Collection entries:
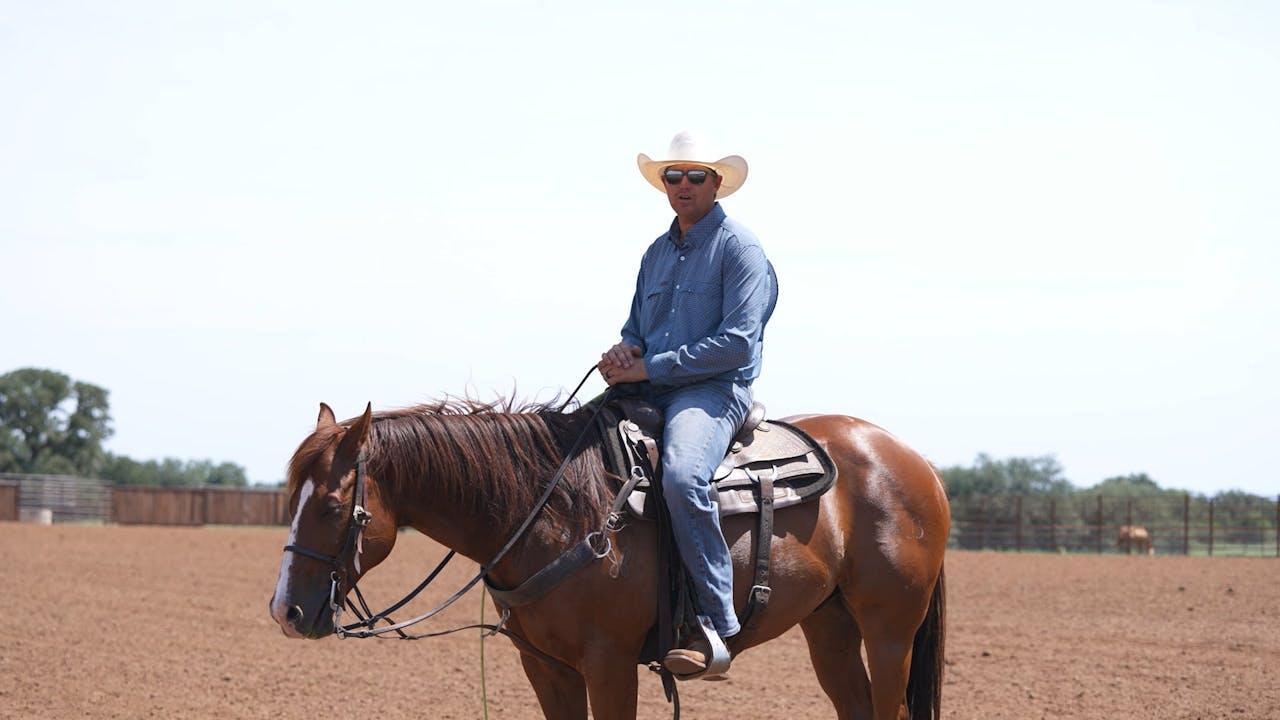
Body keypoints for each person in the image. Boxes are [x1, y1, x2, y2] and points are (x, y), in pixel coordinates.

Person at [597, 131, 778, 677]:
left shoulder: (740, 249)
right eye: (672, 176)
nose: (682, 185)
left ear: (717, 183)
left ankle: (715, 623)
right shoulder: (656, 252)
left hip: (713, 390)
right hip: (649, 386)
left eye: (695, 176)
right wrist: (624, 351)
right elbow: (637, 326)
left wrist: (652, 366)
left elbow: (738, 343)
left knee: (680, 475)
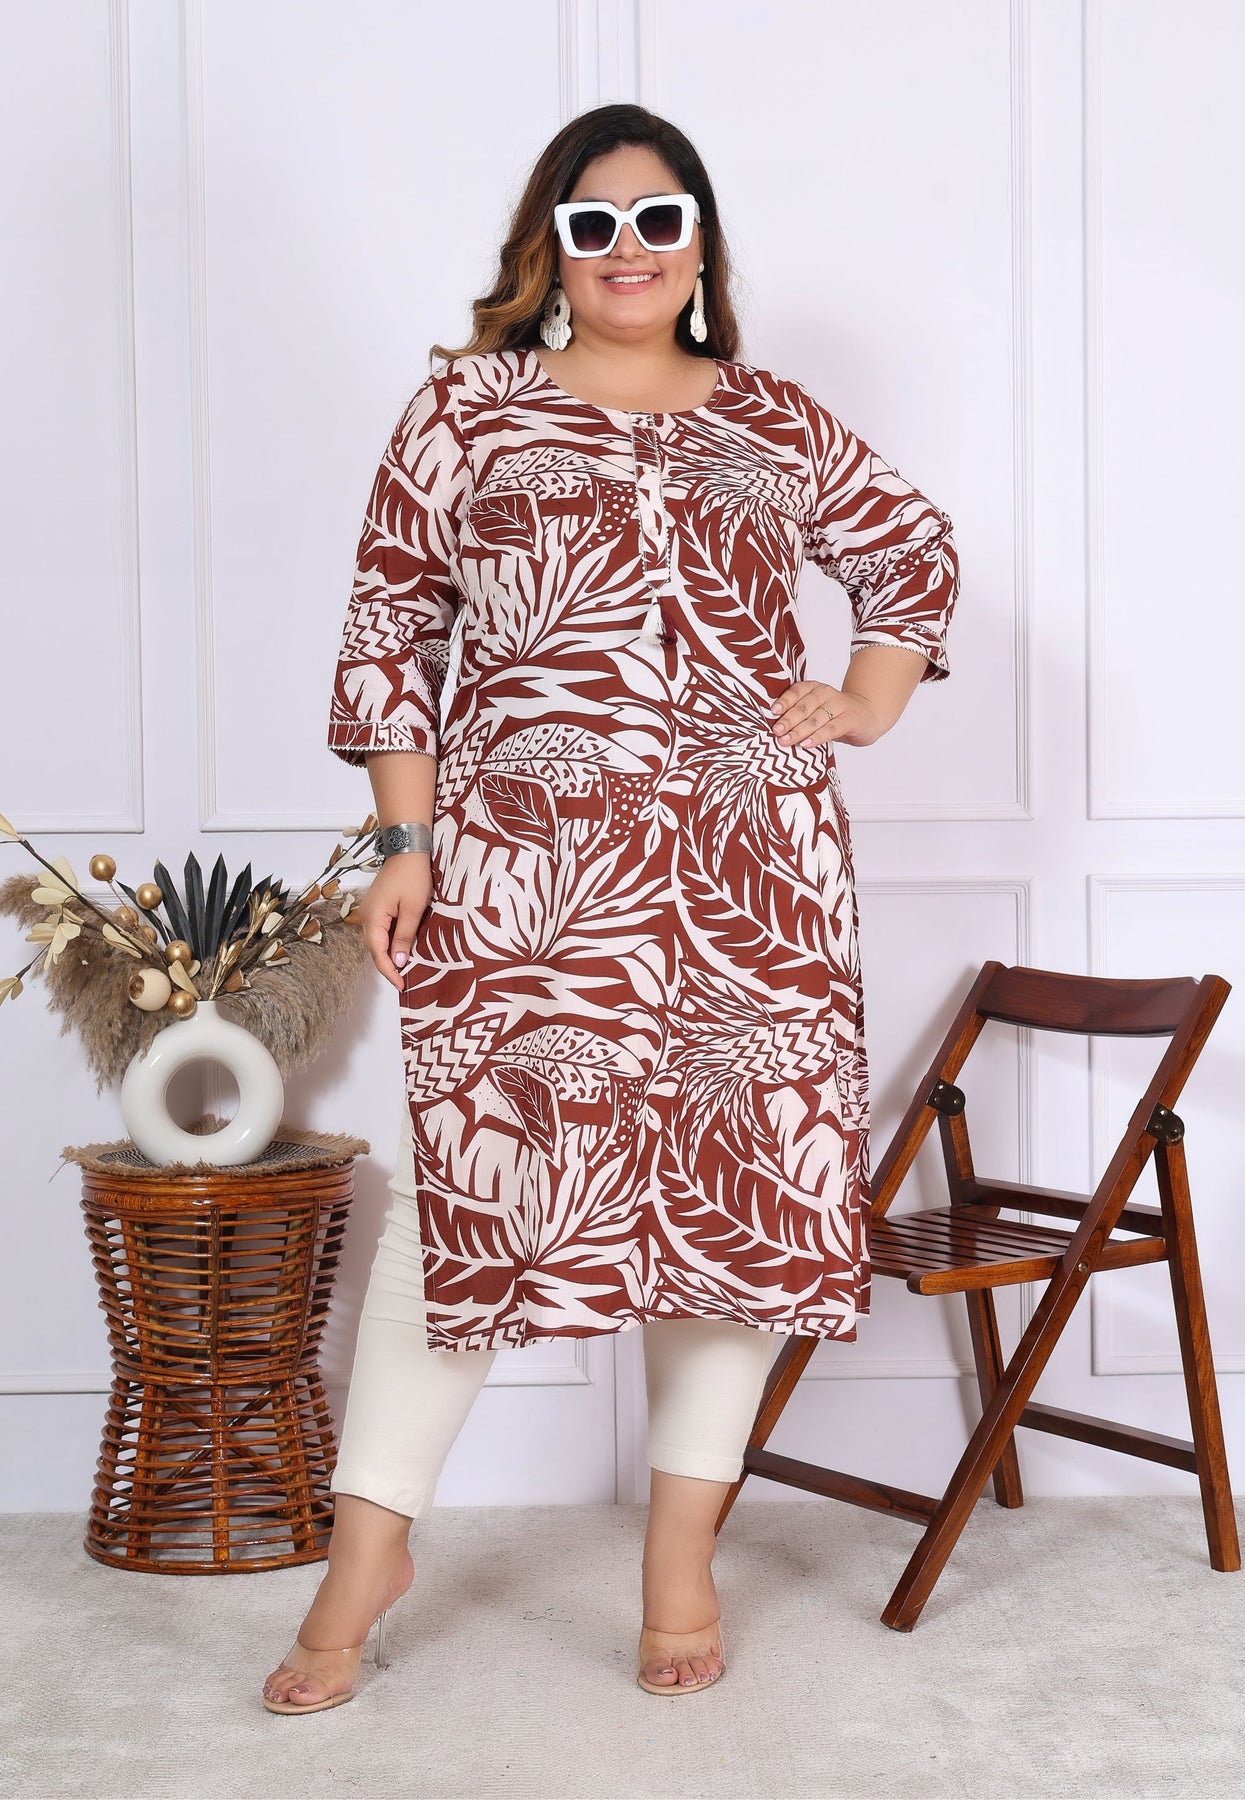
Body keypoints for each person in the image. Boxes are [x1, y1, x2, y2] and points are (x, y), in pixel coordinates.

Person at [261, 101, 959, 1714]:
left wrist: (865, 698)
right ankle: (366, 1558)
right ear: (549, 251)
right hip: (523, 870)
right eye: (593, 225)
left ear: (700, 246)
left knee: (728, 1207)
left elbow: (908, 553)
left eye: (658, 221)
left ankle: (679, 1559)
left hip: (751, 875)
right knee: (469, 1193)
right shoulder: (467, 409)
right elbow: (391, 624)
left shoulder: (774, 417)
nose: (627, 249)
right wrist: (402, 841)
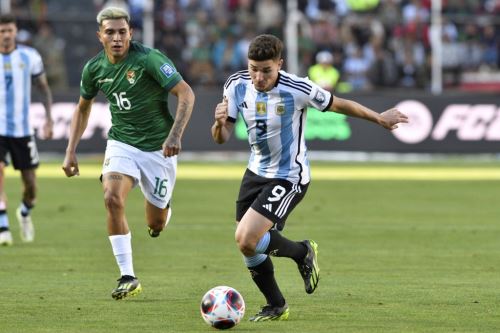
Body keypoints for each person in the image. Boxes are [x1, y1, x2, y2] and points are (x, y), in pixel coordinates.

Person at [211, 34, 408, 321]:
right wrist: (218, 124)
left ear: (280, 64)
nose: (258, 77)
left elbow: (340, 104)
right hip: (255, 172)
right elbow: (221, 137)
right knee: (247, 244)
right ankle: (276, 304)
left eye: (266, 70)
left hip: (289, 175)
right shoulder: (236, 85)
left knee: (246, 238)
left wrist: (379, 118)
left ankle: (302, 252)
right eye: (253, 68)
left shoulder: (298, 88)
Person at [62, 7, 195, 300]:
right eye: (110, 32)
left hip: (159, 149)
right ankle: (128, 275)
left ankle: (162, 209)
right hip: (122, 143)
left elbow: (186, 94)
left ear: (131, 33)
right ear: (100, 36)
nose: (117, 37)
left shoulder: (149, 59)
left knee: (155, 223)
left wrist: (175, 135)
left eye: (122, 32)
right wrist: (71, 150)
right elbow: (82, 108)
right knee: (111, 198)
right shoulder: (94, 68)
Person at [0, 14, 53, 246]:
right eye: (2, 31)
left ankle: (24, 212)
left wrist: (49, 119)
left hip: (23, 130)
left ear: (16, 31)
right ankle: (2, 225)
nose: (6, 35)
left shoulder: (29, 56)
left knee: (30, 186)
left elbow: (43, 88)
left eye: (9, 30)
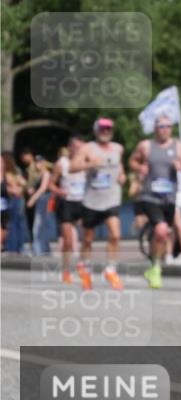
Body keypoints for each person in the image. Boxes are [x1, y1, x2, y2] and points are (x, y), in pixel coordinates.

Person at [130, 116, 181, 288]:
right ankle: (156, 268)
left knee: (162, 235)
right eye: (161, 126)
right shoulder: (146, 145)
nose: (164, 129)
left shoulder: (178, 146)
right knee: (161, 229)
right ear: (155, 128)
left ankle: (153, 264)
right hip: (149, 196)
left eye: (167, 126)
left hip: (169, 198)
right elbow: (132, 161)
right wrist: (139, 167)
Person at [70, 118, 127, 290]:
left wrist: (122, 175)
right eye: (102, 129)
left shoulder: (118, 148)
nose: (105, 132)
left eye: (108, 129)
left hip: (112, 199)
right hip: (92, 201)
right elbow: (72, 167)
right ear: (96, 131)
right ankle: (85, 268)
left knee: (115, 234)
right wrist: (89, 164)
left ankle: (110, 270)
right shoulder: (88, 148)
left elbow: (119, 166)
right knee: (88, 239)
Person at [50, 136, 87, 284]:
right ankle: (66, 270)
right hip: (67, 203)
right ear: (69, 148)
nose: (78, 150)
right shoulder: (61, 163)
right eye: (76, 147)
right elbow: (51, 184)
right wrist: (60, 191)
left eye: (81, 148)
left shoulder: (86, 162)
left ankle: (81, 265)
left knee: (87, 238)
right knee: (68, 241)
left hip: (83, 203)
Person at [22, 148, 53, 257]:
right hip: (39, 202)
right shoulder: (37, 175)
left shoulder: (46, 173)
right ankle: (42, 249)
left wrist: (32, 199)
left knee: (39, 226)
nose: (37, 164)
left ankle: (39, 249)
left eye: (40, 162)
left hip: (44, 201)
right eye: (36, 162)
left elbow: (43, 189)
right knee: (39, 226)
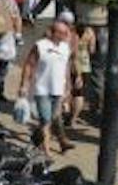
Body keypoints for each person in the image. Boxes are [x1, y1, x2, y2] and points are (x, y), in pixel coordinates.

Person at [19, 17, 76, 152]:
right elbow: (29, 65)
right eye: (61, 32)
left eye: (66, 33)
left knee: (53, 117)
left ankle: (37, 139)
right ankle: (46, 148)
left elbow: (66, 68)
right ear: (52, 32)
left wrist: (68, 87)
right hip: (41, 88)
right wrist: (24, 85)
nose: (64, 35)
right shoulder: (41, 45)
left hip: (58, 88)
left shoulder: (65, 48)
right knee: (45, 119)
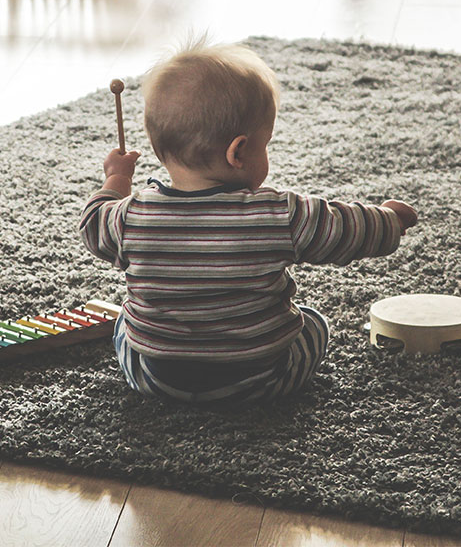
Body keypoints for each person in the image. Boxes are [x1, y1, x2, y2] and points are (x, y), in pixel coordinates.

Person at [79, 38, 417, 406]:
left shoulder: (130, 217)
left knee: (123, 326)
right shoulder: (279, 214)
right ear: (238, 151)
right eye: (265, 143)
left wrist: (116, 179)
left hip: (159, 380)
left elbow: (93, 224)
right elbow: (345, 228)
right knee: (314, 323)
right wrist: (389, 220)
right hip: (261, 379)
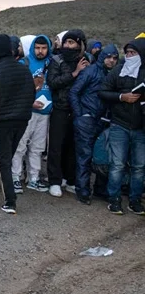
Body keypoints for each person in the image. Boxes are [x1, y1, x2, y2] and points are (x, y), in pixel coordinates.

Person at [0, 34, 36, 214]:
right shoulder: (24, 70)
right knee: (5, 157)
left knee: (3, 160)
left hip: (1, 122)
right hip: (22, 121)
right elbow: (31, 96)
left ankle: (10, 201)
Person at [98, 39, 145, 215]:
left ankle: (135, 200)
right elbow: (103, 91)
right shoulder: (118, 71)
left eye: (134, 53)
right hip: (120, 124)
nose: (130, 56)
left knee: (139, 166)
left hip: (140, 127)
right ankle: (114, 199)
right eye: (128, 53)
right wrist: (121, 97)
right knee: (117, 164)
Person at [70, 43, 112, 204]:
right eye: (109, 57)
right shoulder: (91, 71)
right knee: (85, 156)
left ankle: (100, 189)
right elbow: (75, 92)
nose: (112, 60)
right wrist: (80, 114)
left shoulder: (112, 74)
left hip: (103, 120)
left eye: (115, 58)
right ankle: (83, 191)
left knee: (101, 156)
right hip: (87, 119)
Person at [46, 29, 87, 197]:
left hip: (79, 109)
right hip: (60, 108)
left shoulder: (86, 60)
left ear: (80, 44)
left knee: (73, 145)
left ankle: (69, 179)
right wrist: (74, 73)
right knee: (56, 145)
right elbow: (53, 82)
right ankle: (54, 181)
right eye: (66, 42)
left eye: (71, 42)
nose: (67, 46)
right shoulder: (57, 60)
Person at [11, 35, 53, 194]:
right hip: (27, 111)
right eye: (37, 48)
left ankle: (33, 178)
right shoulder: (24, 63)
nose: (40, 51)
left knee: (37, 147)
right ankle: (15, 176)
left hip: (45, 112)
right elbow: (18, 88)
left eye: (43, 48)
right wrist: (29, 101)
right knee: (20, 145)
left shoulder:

ACTIVITY ->
From the first line to the last, repeat the data above exactly and leave the pictures out.

RESPONSE AREA ->
Body keypoints for each person in the image. Boxes are [x1, y1, x2, y2] and points are (x, y), in pixel coordinates.

Person at [597, 131, 778, 677]:
left shoulder: (740, 249)
right eye: (672, 176)
nose: (682, 185)
left ear: (717, 183)
left ankle: (715, 623)
right shoulder: (656, 252)
left hip: (713, 390)
right hip: (649, 386)
left eye: (695, 176)
right wrist: (624, 351)
right elbow: (637, 326)
left wrist: (652, 366)
left elbow: (738, 343)
left knee: (680, 475)
Body keypoints for each person in the image. Boxes are [x1, y1, x2, y2] and points are (x, y), in pixel coordinates.

Person at [261, 101, 959, 1714]:
left wrist: (865, 698)
right ankle: (366, 1558)
right ear: (549, 251)
right hip: (523, 870)
right eye: (593, 225)
left ear: (700, 246)
left knee: (728, 1207)
left elbow: (908, 553)
left eye: (658, 221)
left ankle: (679, 1559)
left hip: (751, 875)
right knee: (469, 1193)
right shoulder: (467, 409)
right elbow: (391, 624)
left shoulder: (774, 417)
nose: (627, 249)
right wrist: (402, 841)
Body keypoints for each person in the image. Boxes are [x1, y1, x2, y2] and points are (x, y), in pixel coordinates.

Person at [211, 34, 408, 321]:
right wrist: (218, 124)
left ear: (280, 64)
nose: (258, 77)
left elbow: (340, 104)
right hip: (255, 172)
right elbow: (221, 137)
right knee: (247, 244)
right ankle: (276, 304)
left eye: (266, 70)
left hip: (289, 175)
right shoulder: (236, 85)
left knee: (246, 238)
left wrist: (379, 118)
left ankle: (302, 252)
right eye: (253, 68)
left shoulder: (298, 88)
Person at [62, 7, 195, 300]:
right eye: (110, 32)
left hip: (159, 149)
right ankle: (128, 275)
left ankle: (162, 209)
right hip: (122, 143)
left elbow: (186, 94)
left ear: (131, 33)
right ear: (100, 36)
nose: (117, 37)
left shoulder: (149, 59)
left knee: (155, 223)
left wrist: (175, 135)
left eye: (122, 32)
right wrist: (71, 150)
right elbow: (82, 108)
right knee: (111, 198)
right shoulder: (94, 68)
Person at [0, 14, 53, 246]:
right eye: (2, 31)
left ankle: (24, 212)
left wrist: (49, 119)
left hip: (23, 130)
left ear: (16, 31)
right ankle: (2, 225)
nose: (6, 35)
left shoulder: (29, 56)
left knee: (30, 186)
left elbow: (43, 88)
left eye: (9, 30)
Body keypoints for each person in the image. Boxes are [x1, y1, x2, y2] and points are (x, y), in pixel coordinates.

Person at [130, 116, 181, 288]:
right ankle: (156, 268)
left knee: (162, 235)
right eye: (161, 126)
right shoulder: (146, 145)
nose: (164, 129)
left shoulder: (178, 146)
right knee: (161, 229)
right ear: (155, 128)
left ankle: (153, 264)
right hip: (149, 196)
left eye: (167, 126)
left hip: (169, 198)
right elbow: (132, 161)
right wrist: (139, 167)
Person at [70, 118, 127, 290]:
left wrist: (122, 175)
right eye: (102, 129)
left shoulder: (118, 148)
nose: (105, 132)
left eye: (108, 129)
left hip: (112, 199)
right hip: (92, 201)
right elbow: (72, 167)
right ear: (96, 131)
right ankle: (85, 268)
left knee: (115, 234)
right wrist: (89, 164)
left ankle: (110, 270)
right shoulder: (88, 148)
left elbow: (119, 166)
right knee: (88, 239)
Person at [50, 136, 87, 284]:
right ankle: (66, 270)
right hip: (67, 203)
right ear: (69, 148)
nose: (78, 150)
right shoulder: (61, 163)
right eye: (76, 147)
right elbow: (51, 184)
right wrist: (60, 191)
left eye: (81, 148)
left shoulder: (86, 162)
left ankle: (81, 265)
left knee: (87, 238)
right knee: (68, 241)
left hip: (83, 203)
Person at [22, 148, 53, 257]:
right hip: (39, 202)
right shoulder: (37, 175)
left shoulder: (46, 173)
right ankle: (42, 249)
left wrist: (32, 199)
left knee: (39, 226)
nose: (37, 164)
left ankle: (39, 249)
left eye: (40, 162)
left hip: (44, 201)
right eye: (36, 162)
left elbow: (43, 189)
right knee: (39, 226)
Body keypoints for each person in the image. Boxes are [x1, y1, x2, y2] and points are (x, y), in pixel coordinates.

Person at [19, 17, 76, 152]:
right elbow: (29, 65)
right eye: (61, 32)
left eye: (66, 33)
left knee: (53, 117)
left ankle: (37, 139)
right ankle: (46, 148)
left elbow: (66, 68)
right ear: (52, 32)
left wrist: (68, 87)
right hip: (41, 88)
right wrist: (24, 85)
nose: (64, 35)
right shoulder: (41, 45)
left hip: (58, 88)
left shoulder: (65, 48)
right knee: (45, 119)
Body keypoints for each person in the image. Boxes are [x1, y1, x2, y2] and points are (x, y), in pixel coordinates.

Person at [79, 38, 417, 406]:
left shoulder: (130, 217)
left knee: (123, 326)
right shoulder: (279, 214)
right ear: (238, 151)
right eye: (265, 143)
left wrist: (116, 179)
left hip: (159, 380)
left elbow: (93, 224)
right elbow: (345, 228)
right knee: (314, 323)
right wrist: (389, 220)
right hip: (261, 379)
Body keypoints for each person in the image. Boxes are [x1, y1, x2, y2] and points are (x, y), in pixel coordinates.

Person at [0, 34, 36, 214]:
right shoulder: (24, 70)
right knee: (5, 157)
left knee: (3, 160)
left hip: (1, 122)
right hip: (22, 121)
right elbow: (31, 96)
left ankle: (10, 201)
Person at [98, 39, 145, 215]:
left ankle: (135, 200)
right elbow: (103, 91)
right shoulder: (118, 71)
left eye: (134, 53)
right hip: (120, 124)
nose: (130, 56)
left knee: (139, 166)
left hip: (140, 127)
right ankle: (114, 199)
right eye: (128, 53)
right wrist: (121, 97)
right knee: (117, 164)
Person at [70, 43, 112, 204]:
right eye: (109, 57)
right shoulder: (91, 71)
right knee: (85, 156)
left ankle: (100, 189)
right elbow: (75, 92)
nose: (112, 60)
right wrist: (80, 114)
left shoulder: (112, 74)
left hip: (103, 120)
left eye: (115, 58)
right ankle: (83, 191)
left knee: (101, 156)
right hip: (87, 119)
Person at [46, 29, 87, 197]:
left hip: (79, 109)
right hip: (60, 108)
left shoulder: (86, 60)
left ear: (80, 44)
left knee: (73, 145)
left ankle: (69, 179)
right wrist: (74, 73)
right knee: (56, 145)
right elbow: (53, 82)
right ankle: (54, 181)
right eye: (66, 42)
left eye: (71, 42)
nose: (67, 46)
right shoulder: (57, 60)
Person at [11, 35, 53, 194]:
right hip: (27, 111)
right eye: (37, 48)
left ankle: (33, 178)
right shoulder: (24, 63)
nose: (40, 51)
left knee: (37, 147)
right ankle: (15, 176)
left hip: (45, 112)
right elbow: (18, 88)
left eye: (43, 48)
right wrist: (29, 101)
right knee: (20, 145)
left shoulder:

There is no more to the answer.